Calculating in a quite conservative way, the number of People's Party Engineering Corps would also exceed 100,000. 100,000 Engineering Corps, 200,000 Railway Corps, 300,000 Field Army and defense troops, the total number was also at a level above 600,000. This was double the number the British originally thought. The current number of the Beiyang Army was just approaching 1.2 million. There was still a distance of 600,000 from the 1.8 million troops Yuan Shikai expected. With the combat effectiveness displayed by the People's Party, the British didn't think these 1.2 million Beiyang troops were opponents of the People's Party's over 600,000 troops.

The British originally also had a psychological bottom line. If the People's Party fought into Hebei, this was the British psychological bottom line. At that time, they believed they must start doing something to Beiyang, either support or abandon. Now the British discovered that the reason the People's Party didn't attack into Hebei but turned to attack Hunan was not that the People's Party was insatiable or lacked troops. It was that the People's Party was making comprehensive preparations. When the railway system and logistics system could project the People's Party's 600,000 troops into Hebei for combat, what Beiyang would face would be an irresistible devastating torrent.

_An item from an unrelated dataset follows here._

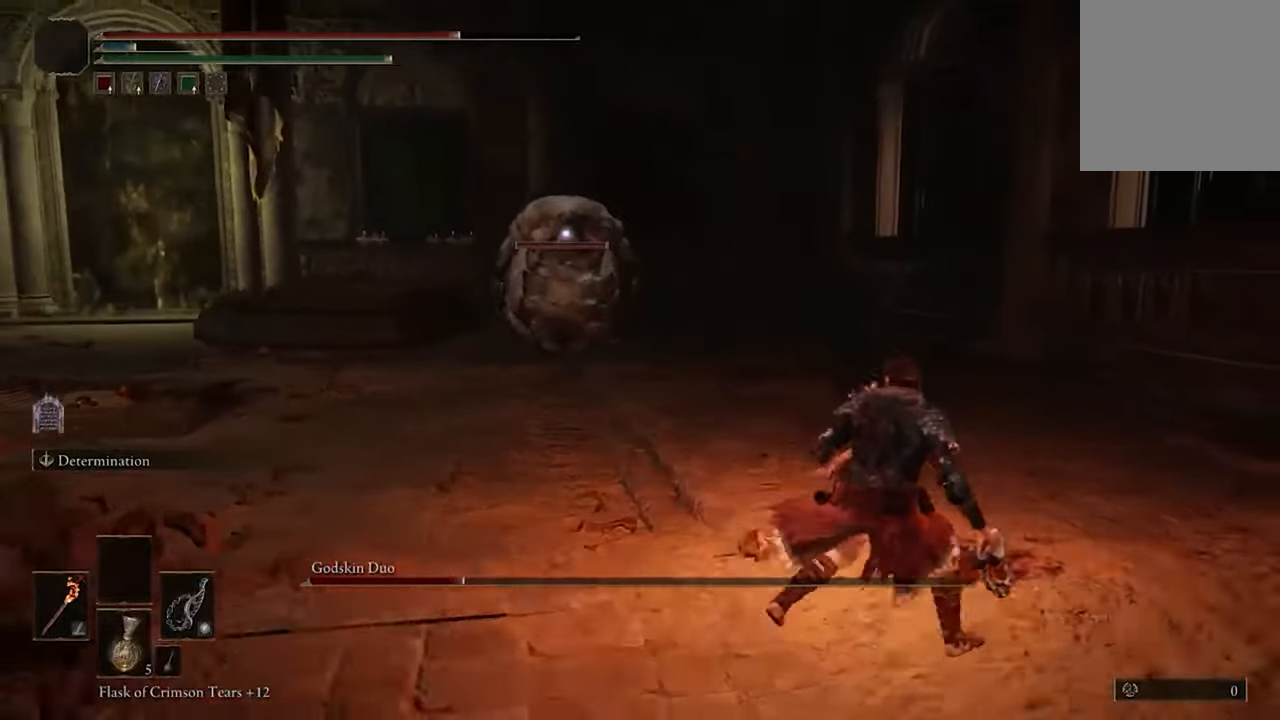
{"buttons": [], "left_stick": "right", "right_stick": "center", "events": []}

After confirming the deduction results, Sir Humphrey immediately expressed that they might as well abandon Beiyang. Since it was impossible for Beiyang to have a chance of winning no matter what, then either release the Japanese, or the British implement comprehensive intimidation against the People's Party. Or try to maintain the situation as much as possible, and after the war in Europe ends, the British would return to Asia with the prestige of victory to beat the People's Party to pieces.

But other personnel of the Legation did not support this. Britain was not optimistic about the expectation of the future war. Originally Britain thought Germany could only last for half a year at most. After the Battle of the Marne, Britain thought defeating Germany would probably take a year and a half later. With the People's Party's current performance of frantically building railways, a year and a half later, let alone Beiyang, they would probably have been annihilated. Even if Beiyang was not annihilated, the People's Party's railway construction mileage should exceed 6,000 kilometers. The Germans fully utilized railways to mobilize troops and implemented interior lines movement in the Franco-Prussian War, so they defeated the French army.

The People's Party is a local snake in China. With sufficient railways as transportation tools, how many people would the British have to send to China to defeat the People's Party which can produce weapons and ammunition itself?

So currently, it is no longer a question of how to support Beiyang, but a question of how to treat the People's Party. The British Legation has long ceased to regard Chen Ke as an uneducated and uncultured Chinese native rebel. They now also admit that the People's Party led by Chen Ke can be considered a very alternative "quasi-industrial nation political organization." Such an organization can only become stronger and stronger with time. The British Legation no longer dares to be arrogant about this. If time is given to the People's Party, the price Britain has to pay to strike the People's Party can only be greater and greater. Whether to negotiate peace with the People's Party or strangle the People's Party in its infancy, the British found that time was not on their side.

So after a long discussion, the British decided to first try to form an anti-People's Party alliance, and then talk about future steps.